Cuando salió el fallo del premio surgió muy rápidamente, no de mi parte, la palabra “venganza”. Yo sugiero una ligera modificación: prefiero utilizar la palabra “revancha”. A lo mejor para un lingüista son lo mismo, pero a mi criterio, una revancha es un acto reparatorio que reconstruye tu dignidad. Cuando uno toma venganza, lo único que hace es infligir dolor, un dolor que intenta ser equivalente al dolor que sufrimos antes. Mientras que la revancha es instalarte de nuevo en una situación de dignidad. Tiene que ver con vos, no con quien te ofende. En ese sentido, esa es la idea de estos personajes que traman el robo en la novela. Su plan es robar solo lo que necesitan para hacer la compra que aquel empresario les impidió al llevarse su dinero. Estos tipos sí tienen moral, sí sienten la culpa. Y no están dispuestos a ser iguales a Manzi, el empresario causante de sus angustias. Creo que la revancha es algo bueno si hemos sido injustamente maltratados. Pero no me gusta la venganza.

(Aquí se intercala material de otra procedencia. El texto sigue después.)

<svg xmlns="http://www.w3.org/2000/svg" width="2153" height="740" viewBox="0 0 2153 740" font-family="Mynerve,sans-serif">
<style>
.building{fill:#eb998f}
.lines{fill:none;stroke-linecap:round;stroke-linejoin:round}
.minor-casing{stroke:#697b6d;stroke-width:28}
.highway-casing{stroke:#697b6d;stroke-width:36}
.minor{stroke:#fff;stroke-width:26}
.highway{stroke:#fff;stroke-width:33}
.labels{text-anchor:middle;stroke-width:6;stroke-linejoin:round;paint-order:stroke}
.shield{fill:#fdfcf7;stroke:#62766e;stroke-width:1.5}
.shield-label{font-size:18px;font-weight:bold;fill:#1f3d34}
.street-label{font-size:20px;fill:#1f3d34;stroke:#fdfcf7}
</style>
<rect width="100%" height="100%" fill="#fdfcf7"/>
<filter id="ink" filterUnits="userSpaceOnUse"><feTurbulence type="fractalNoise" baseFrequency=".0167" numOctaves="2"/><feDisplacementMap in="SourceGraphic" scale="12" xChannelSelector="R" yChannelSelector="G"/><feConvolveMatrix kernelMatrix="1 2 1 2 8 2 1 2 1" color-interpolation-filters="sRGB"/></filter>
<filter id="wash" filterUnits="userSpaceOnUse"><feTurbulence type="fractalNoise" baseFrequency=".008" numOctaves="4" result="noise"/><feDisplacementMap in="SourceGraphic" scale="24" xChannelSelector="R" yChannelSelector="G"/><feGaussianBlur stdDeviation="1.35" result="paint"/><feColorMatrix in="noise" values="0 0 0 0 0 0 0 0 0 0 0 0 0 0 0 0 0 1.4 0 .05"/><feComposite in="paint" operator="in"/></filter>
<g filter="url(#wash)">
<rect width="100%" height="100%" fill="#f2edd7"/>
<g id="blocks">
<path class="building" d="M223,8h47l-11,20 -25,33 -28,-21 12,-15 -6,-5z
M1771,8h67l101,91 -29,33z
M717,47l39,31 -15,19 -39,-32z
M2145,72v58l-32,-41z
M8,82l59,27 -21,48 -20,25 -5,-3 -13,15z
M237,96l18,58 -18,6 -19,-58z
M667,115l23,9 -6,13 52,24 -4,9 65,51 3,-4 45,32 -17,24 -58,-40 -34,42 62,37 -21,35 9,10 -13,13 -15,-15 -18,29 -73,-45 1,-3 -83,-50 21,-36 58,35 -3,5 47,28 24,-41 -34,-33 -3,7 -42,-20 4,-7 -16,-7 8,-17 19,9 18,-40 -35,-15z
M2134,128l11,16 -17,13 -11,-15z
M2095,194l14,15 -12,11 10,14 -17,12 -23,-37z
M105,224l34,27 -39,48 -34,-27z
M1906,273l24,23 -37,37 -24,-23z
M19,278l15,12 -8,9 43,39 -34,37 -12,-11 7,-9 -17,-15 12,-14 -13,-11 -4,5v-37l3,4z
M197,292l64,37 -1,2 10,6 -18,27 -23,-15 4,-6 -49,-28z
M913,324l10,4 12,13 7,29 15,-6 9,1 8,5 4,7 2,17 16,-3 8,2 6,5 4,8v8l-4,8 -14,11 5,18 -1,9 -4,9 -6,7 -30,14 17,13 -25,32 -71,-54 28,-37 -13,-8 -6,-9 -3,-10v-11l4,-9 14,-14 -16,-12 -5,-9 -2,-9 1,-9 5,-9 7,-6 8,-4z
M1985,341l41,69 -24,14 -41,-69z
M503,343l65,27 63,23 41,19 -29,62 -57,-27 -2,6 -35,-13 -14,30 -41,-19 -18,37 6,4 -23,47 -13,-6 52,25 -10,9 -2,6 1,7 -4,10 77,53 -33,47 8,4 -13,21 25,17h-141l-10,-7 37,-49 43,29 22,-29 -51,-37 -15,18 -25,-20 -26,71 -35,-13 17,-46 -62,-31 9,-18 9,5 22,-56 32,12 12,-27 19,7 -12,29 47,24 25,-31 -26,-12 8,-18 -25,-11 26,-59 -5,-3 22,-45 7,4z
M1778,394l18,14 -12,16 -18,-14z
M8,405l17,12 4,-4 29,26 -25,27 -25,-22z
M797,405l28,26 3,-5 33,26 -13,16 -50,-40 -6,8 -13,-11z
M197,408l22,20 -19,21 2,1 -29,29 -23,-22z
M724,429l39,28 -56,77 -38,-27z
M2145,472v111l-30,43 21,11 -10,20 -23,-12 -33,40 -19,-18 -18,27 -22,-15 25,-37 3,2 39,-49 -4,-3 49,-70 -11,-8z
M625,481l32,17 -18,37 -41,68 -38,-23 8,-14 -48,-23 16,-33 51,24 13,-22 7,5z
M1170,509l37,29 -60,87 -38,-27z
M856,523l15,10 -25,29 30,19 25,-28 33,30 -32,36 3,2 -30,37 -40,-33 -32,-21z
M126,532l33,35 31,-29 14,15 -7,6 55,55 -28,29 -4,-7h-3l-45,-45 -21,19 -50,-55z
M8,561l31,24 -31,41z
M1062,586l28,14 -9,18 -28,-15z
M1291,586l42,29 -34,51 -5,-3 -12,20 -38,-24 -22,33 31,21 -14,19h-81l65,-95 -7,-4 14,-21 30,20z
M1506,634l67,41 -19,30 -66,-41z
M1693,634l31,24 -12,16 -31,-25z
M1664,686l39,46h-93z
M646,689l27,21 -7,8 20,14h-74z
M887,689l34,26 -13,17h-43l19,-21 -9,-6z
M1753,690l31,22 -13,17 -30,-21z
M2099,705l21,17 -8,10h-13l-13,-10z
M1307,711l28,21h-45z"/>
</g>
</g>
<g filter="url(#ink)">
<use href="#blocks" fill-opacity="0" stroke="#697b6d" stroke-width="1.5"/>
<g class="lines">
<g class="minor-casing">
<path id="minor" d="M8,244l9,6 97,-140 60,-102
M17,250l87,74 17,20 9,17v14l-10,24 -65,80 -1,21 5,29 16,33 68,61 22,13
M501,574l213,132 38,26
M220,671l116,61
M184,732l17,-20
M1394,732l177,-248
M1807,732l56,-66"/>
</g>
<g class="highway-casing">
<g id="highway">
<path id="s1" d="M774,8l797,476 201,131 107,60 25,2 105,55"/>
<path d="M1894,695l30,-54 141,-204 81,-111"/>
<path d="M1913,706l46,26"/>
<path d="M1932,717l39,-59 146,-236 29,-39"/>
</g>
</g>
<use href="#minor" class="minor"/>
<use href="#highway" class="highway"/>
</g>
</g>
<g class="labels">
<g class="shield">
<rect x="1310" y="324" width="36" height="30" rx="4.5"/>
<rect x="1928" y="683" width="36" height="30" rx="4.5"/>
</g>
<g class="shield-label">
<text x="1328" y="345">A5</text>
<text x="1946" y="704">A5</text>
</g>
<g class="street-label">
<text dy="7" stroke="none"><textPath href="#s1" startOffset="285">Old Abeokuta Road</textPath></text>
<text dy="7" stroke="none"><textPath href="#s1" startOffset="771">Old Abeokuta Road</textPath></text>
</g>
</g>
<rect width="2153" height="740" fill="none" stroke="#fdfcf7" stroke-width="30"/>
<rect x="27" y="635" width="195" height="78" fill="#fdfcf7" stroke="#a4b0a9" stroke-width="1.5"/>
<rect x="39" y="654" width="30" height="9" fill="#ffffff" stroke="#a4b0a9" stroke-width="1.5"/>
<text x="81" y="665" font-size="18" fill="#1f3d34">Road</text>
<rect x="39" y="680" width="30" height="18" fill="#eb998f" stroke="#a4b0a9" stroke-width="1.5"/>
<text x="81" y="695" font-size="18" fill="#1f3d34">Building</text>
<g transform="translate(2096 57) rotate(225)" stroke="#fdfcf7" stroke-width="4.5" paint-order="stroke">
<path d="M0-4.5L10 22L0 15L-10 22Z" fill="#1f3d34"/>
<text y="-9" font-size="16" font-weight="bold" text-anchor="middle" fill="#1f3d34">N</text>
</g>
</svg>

—Hablar de revancha me lleva a preguntarte por el tema del fútbol, siempre presente, de manera central o tangencial, en la gran mayoría de tus libros. En tu novela no es gratuito que el protagonista que dirige el equipo que da el golpe sea una vieja gloria futbolística. Tú has dicho que en este libro habías dejado ese tema, pero se siente. ¿Sacheri nunca va a dejar de hablar de fútbol cuando escribe?
No lo sé [ríe]. Yo creo que mi forma de pensar y de sentir se sirve del fútbol para acceder a cosas más importantes en la vida. Y yo sospecho que a mi literatura eso se le contagia, quiera o no. Mis personajes, tal vez, se sirven de esos códigos básicos y al mismo tiempo diáfanos que vienen del fútbol y de la infancia. Porque no se nutren de cualquier fútbol, sino del más profundo y sincero, el que juegan los niños. No hablo del fútbol de la profesionalidad.

—¿Crees que el fútbol es el último espacio para la épica hoy en día?
No me atrevería a decir el último, pero es uno de estos. Pero insisto en definir bien sobre qué tipo de fútbol estamos hablando. Y te lo digo en una Argentina donde la asociación de fútbol está desmantelada y no se sabe si vamos a tener campeonato, ni cómo ni cuándo. Donde renunció el técnico de la selección nacional y Messi también renunció a jugar para ella. En el fútbol argentino, todo un caos absoluto. Pero por debajo de eso, te puedo decir que yo ayer por la noche me fui a jugar con mis amigos. Es en ese fútbol en el que creo. Ese fútbol sigue siendo un reservorio de valores y de certidumbres. Y de juego, con todo lo que eso implica. 

LA FICHA
"La noche de la Usina"

“Pampa y política, tiempos muertos de vida cotidiana y diálogos muy vivos, con un trasfondo crítico lleno de suspenso en el que la rabia fecunda es compatible con el humor más fresco”. Así definió el jurado la novela ganadora del Premio Alfaguara de Novela 2016, ubicada durante la crisis económica del 2001 en Argentina. 

Más información
Lugar: Sala César Vallejo de la Feria Internacional del Libro de Lima. Parque Próceres, Jesús María. Día y hora: domingo 17, 8 p.m. Entrada a la FIL Lima: S/7.